RockTrack: A 3D Robust Multi-Camera-Ken Multi-Object Tracking Framework
3D Multi-Object Tracking (MOT) obtains significant performance improvements
with the rapid advancements in 3D object detection, particularly in
cost-effective multi-camera setups. However, the prevalent end-to-end training
approach for multi-camera trackers results in detector-specific models,
limiting their versatility. Moreover, current generic trackers overlook the
unique features of multi-camera detectors, i.e., the unreliability of motion
observations and the feasibility of visual information. To address these
challenges, we propose RockTrack, a 3D MOT method for multi-camera detectors.

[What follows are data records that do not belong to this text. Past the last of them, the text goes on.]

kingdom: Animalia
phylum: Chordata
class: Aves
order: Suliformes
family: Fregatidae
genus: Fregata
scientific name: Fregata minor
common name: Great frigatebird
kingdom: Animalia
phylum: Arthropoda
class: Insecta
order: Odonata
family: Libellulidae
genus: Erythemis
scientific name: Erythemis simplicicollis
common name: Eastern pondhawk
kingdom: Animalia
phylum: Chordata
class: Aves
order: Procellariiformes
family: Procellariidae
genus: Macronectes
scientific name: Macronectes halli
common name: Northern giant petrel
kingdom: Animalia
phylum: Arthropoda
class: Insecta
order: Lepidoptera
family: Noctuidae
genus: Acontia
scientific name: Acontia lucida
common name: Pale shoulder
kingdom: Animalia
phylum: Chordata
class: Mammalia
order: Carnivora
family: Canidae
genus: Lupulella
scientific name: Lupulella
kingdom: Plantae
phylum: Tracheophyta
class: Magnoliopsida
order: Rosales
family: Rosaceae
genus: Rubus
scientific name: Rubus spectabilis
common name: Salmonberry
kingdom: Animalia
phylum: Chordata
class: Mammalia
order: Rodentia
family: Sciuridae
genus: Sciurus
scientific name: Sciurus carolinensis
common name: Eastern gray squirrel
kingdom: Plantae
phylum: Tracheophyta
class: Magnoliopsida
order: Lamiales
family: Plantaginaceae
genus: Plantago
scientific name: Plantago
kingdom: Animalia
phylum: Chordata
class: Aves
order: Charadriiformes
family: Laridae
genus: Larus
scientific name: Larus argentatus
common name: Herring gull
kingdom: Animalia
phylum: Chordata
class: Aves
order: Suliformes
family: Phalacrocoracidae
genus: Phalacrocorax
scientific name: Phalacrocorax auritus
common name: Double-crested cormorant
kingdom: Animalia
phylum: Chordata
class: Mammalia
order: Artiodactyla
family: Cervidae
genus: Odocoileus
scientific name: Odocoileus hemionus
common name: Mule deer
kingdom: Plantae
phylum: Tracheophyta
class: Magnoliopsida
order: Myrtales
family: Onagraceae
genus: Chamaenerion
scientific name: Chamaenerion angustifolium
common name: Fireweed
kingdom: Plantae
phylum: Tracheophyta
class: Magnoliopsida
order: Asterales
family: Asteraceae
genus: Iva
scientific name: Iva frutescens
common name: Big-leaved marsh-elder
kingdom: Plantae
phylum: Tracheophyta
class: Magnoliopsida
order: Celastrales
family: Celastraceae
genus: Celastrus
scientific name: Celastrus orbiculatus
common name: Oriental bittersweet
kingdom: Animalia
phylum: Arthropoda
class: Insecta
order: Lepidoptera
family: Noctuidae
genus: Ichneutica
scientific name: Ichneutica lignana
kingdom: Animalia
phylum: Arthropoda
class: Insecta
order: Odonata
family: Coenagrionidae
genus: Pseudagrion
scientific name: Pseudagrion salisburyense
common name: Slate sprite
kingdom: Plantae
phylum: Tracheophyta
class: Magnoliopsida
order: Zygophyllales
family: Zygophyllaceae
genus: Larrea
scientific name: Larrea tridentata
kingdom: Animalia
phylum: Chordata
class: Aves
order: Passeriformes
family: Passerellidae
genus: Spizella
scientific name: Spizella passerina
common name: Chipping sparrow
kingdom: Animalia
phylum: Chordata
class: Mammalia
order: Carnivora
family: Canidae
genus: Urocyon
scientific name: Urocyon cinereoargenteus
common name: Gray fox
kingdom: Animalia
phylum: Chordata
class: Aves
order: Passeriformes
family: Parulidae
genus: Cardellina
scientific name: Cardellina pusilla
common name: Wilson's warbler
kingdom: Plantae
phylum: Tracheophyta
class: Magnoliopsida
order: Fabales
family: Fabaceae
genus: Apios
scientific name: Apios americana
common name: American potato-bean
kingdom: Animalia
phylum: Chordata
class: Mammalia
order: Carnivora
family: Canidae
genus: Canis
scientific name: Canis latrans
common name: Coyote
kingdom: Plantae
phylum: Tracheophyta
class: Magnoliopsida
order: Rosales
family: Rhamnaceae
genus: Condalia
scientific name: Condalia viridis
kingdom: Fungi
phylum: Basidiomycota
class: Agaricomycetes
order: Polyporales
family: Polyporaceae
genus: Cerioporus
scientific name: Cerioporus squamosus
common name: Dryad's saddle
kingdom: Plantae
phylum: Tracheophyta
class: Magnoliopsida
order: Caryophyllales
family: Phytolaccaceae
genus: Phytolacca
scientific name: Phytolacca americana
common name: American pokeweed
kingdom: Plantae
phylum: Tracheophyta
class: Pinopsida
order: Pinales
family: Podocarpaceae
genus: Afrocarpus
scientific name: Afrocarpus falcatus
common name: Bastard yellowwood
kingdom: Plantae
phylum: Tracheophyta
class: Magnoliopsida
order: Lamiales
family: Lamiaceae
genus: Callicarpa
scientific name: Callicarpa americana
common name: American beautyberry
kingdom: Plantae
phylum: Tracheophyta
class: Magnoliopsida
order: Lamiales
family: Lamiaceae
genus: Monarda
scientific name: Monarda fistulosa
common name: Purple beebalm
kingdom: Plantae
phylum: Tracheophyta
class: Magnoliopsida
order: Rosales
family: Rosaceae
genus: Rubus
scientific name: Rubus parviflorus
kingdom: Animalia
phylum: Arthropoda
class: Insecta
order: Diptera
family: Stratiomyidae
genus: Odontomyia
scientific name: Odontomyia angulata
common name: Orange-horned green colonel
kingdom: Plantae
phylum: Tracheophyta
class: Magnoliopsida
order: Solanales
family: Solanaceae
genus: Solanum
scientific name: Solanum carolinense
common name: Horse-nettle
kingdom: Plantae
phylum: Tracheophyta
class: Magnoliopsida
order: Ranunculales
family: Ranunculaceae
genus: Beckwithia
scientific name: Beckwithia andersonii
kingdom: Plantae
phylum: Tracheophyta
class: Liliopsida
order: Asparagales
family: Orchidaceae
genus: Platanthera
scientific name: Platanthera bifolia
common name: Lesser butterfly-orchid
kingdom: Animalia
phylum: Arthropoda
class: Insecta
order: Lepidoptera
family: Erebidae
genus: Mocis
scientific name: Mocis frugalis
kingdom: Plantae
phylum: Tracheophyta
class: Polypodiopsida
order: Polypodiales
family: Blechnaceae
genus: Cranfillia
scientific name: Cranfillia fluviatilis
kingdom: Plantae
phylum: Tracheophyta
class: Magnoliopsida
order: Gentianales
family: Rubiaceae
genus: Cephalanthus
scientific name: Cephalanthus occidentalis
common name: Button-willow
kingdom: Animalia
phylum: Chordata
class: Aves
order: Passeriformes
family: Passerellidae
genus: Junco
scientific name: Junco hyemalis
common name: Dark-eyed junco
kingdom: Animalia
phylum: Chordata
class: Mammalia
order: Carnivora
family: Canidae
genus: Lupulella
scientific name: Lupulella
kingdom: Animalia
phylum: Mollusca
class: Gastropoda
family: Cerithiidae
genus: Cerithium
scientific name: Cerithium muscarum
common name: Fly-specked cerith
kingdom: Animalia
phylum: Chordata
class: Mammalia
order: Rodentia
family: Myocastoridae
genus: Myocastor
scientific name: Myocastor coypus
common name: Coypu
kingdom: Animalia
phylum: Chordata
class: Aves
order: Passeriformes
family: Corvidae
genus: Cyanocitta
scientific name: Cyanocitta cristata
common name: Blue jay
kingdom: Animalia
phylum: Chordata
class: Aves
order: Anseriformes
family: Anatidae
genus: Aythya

Following the Tracking-By-Detection framework, RockTrack is compatible with
various off-the-shelf detectors. RockTrack incorporates a confidence-guided
preprocessing module to extract reliable motion and image observations from
distinct representation spaces from a single detector. These observations are
then fused in an association module that leverages geometric and appearance
cues to minimize mismatches. The resulting matches are propagated through a
staged estimation process, forming the basis for heuristic noise modeling.
Additionally, we introduce a novel appearance similarity metric for explicitly
characterizing object affinities in multi-camera settings. RockTrack achieves
state-of-the-art performance on the nuScenes vision-only tracking leaderboard
with 59.1% AMOTA while demonstrating impressive computational efficiency.